→ WHAT TO DO
Keep writing the article about Katie Seigle's high school cross country running, picking up after its final sentence.

→ TEXT SEGMENT
He never knows who will pan out and just hopes he can find people to commit to the team and the sport.
"If they have the ability, it's easier to be good," Youtz said, adding that some kids scratch the surface and discover they have talent. "We didn't know what to expect [from Katie]."
He has seen enough that now, just a short two years later, Seigle is one of the top runners for the Lady Lions, with a realistic goal of qualifying for the state championship meet to close out her high school cross country career.
All of that started because of she decided to help out her sister and a teacher in a jam. While those reasons were crucial in getting Seigle to come out for the team, different ones kept her coming back for more.
"I found I really liked the people, and had some really supportive teammates," Seigle said. "I also realized that I wasn't so bad."
With a shot of confidence raising her spirits, Seigle began to attack the sport with vigor, intent on improving herself through old-fashioned hard work, wanting to make a greater impact in the sport. It meant some different competition for Seigle.
"Over the summer, I tried to run every day," Seigle said. "Once the cross country workouts began, I wanted to do a little more, do what the boys did, or at least more than the girls' workout."
Such dedication paid off her junior year with some remarkable numbers for a second-year performer, showing how quickly she adapted to the sport.
"I dropped eight minutes off my time," Seigle said.
Instead of running in the 30-minute range, Seigle was breaking 25 minutes with ease, and found her confidence booming. Mollie was getting a run for her money.
"My sister was running the same pace," Seigle said. "We finished five or six spots short of making the state meet. It was a big change from my sophomore year."
Her sister played a big role in Seigle's development as a runner. Aside from providing sisterly advice, Mollie made sure to answer any questions about the sport, but most importantly, she became a running partner.

→ RAW DATA
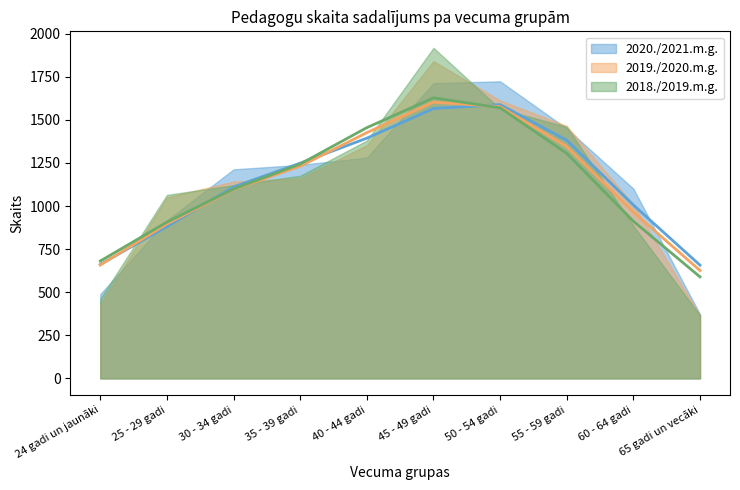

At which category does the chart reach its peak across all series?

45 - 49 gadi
---
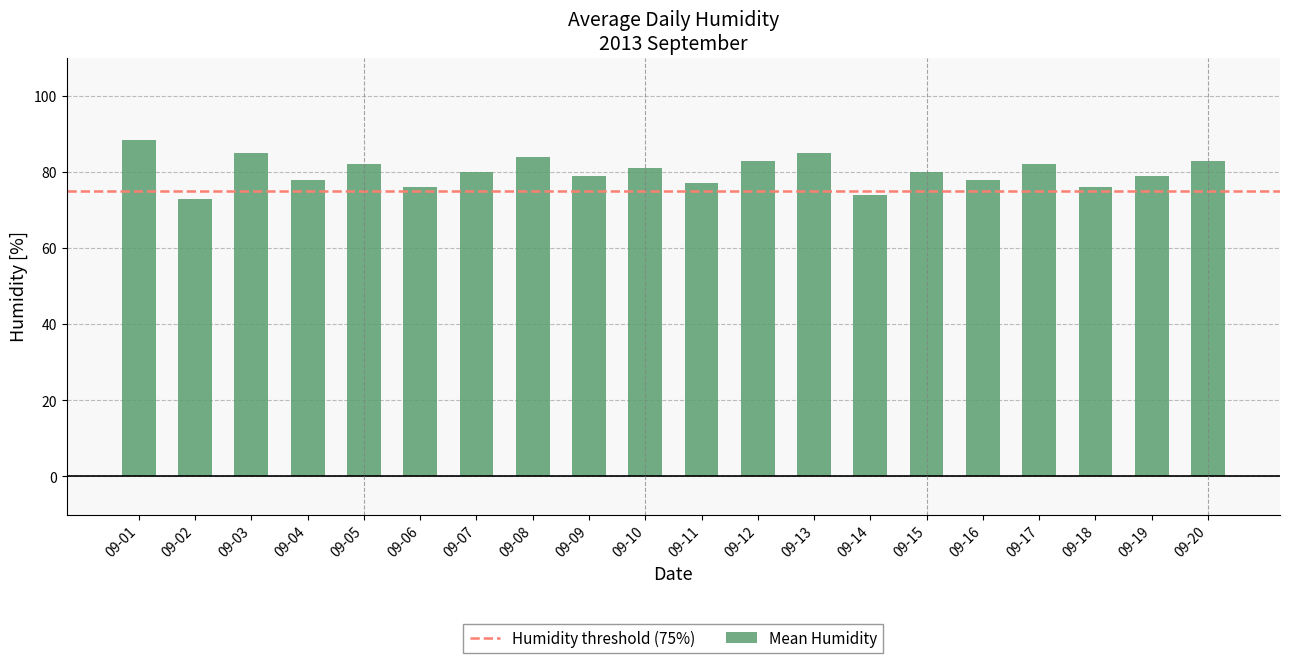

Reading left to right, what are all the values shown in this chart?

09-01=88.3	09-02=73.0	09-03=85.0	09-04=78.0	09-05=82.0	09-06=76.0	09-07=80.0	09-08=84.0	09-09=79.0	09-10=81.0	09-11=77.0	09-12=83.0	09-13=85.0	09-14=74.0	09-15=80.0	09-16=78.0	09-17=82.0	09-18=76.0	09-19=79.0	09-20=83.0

→ EXERCISE OUTPUT
"We always ran together," Seigle said. "We were there to push each other to get better."
With Mollie off to college, Seigle was a little worried about finding a new running partner, someone to get her to give a little more effort, but a freshman with impressive bloodlines herself has filled that role.
"Ashley Clarke runs with me now," Seigle said of her freshman teammate, who is the sister of Devon Clarke, the Lions' top boys runner. "It kind of feels like I have my sister [training] with me, but not quite."
"They will both help each other," Youtz said. "If one of them gets tired, the other one is going to make them work."
As long as Clarke spurs on Seigle to produce better times as the year goes on, then the freshman will have played a key role for the Lady Lions.
It is a far cry from Seigle's sophomore season.
"It's really hard to believe," Seigle said. "Sometimes I still can't believe that I used to be last. It's weird to hear people say that."
From where she was in the fall of 2011, it may be just as unusual for some to hear how running could play a role in her future.
"Maybe I'll run in a club, just for fun," Seigle said.
To go from hating to sweat to staying with the sport for the sheer enjoyment is a major change in attitude for Katie Seigle.